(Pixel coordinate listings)
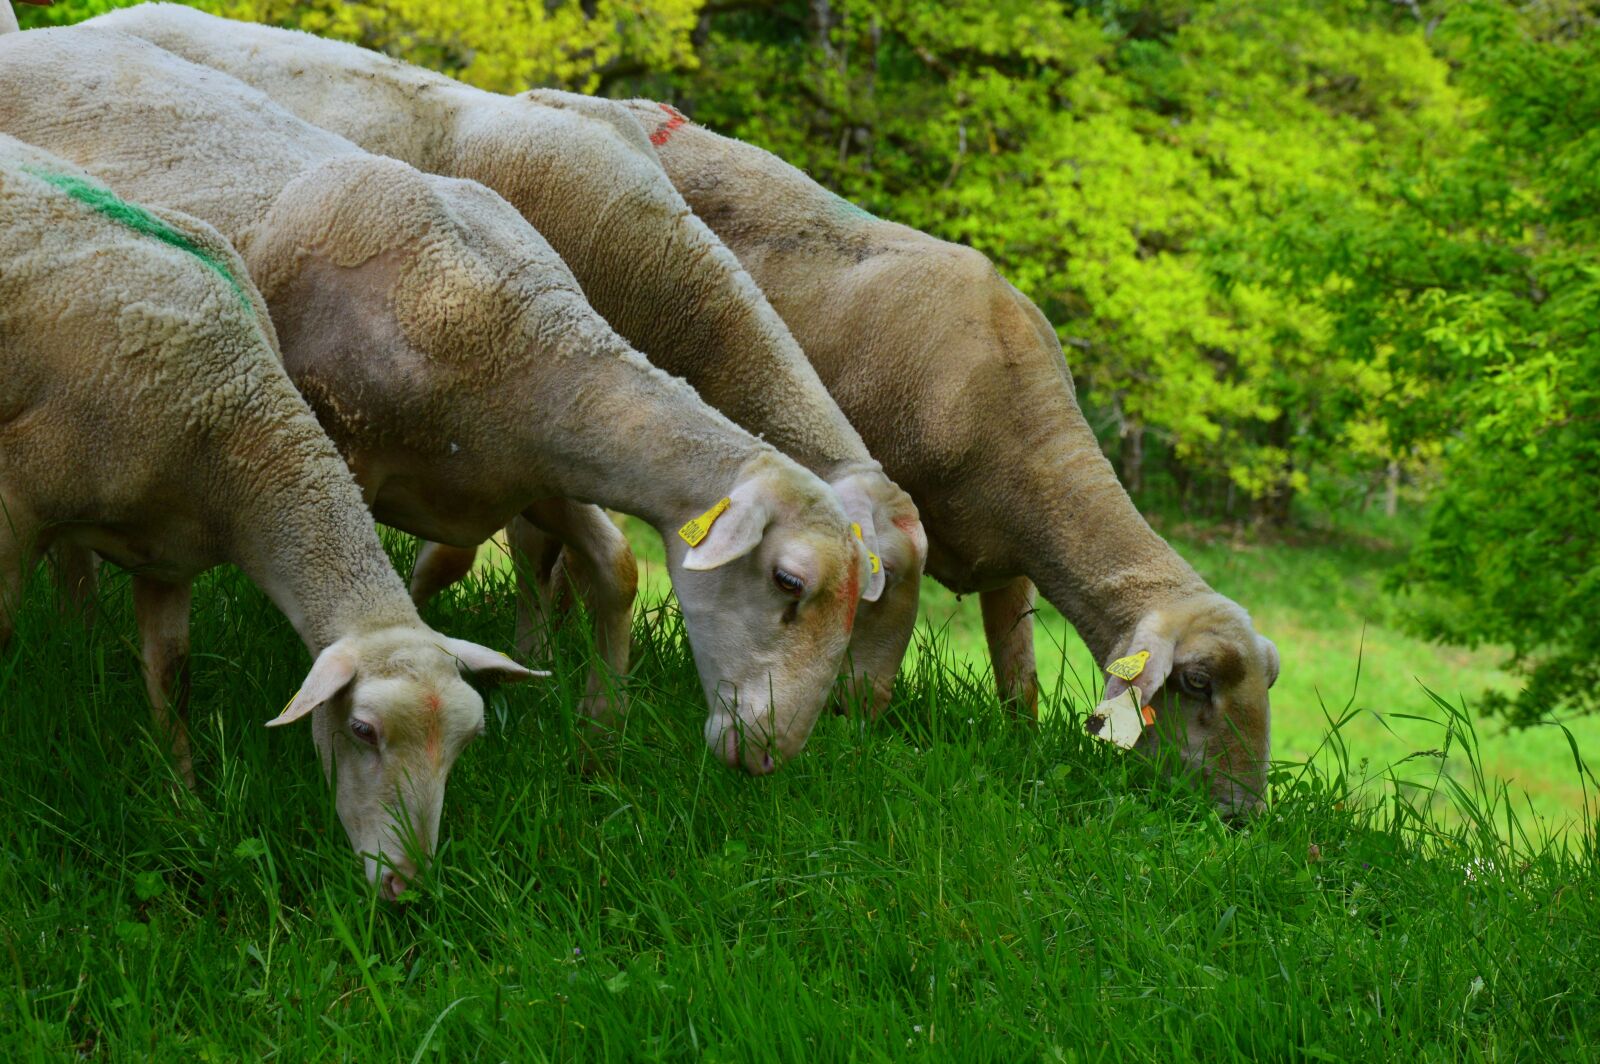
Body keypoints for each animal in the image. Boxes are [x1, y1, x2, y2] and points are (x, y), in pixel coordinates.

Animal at [0, 26, 869, 775]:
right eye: (789, 583)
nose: (771, 757)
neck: (513, 331)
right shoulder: (336, 453)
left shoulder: (525, 470)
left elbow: (612, 567)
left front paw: (598, 736)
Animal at [0, 132, 536, 898]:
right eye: (363, 731)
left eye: (467, 743)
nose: (407, 888)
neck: (238, 421)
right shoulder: (18, 500)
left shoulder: (167, 557)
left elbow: (172, 681)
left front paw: (187, 809)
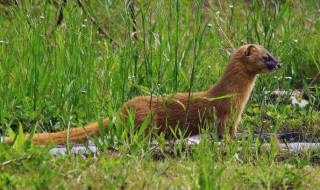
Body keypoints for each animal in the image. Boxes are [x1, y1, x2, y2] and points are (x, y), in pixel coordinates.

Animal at [4, 44, 280, 145]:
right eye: (266, 57)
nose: (279, 63)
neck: (238, 98)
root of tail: (122, 110)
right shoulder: (223, 113)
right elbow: (222, 132)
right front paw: (230, 142)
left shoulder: (236, 117)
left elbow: (233, 131)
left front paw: (239, 138)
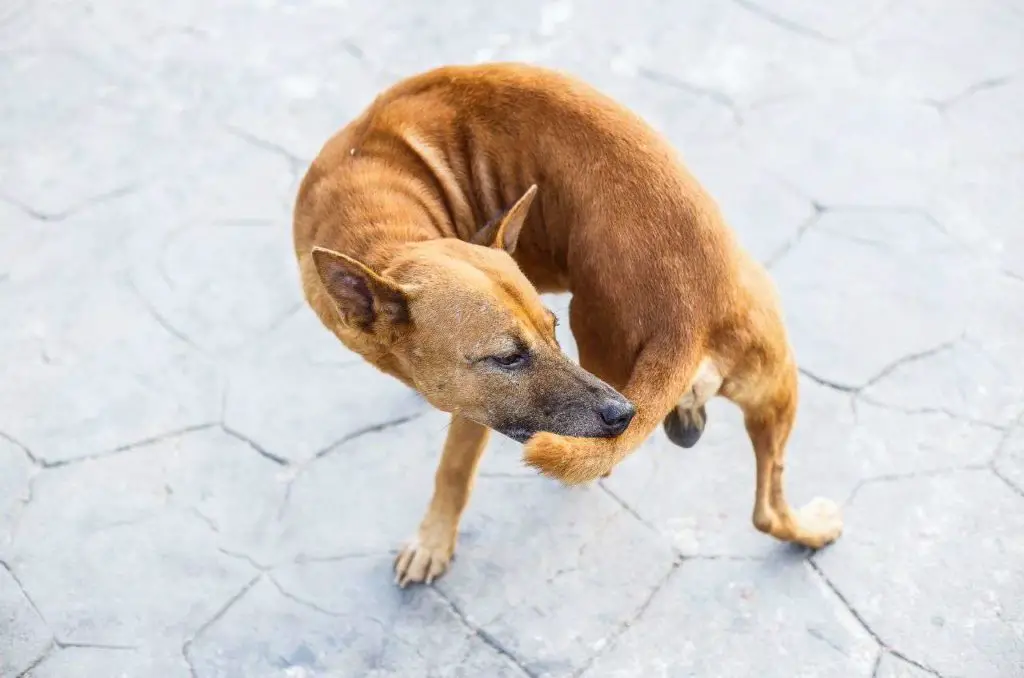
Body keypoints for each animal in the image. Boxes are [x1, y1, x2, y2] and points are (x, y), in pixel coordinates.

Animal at [292, 61, 843, 585]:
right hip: (771, 386)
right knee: (767, 509)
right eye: (508, 357)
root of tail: (689, 308)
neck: (382, 224)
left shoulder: (475, 412)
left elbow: (451, 470)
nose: (623, 414)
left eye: (551, 331)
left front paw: (432, 541)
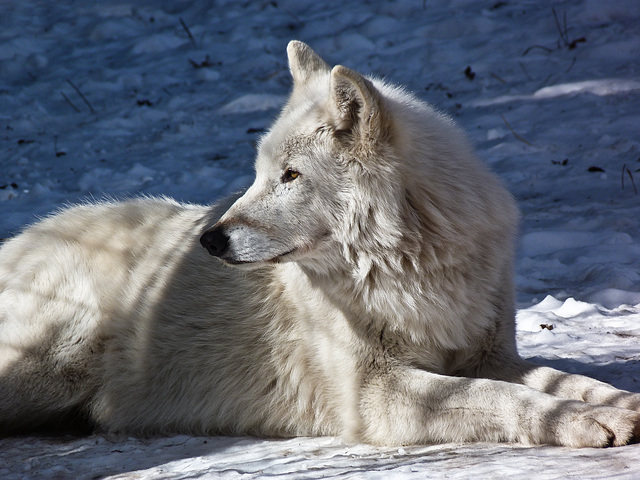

* _Assignment_: Could you find every line in the records above that has the string "elbow" and copy it?

* _Exercise result_:
left elbow: (612, 567)
left elbow: (172, 681)
right elbow: (222, 132)
left elbow: (233, 131)
left elbow: (451, 470)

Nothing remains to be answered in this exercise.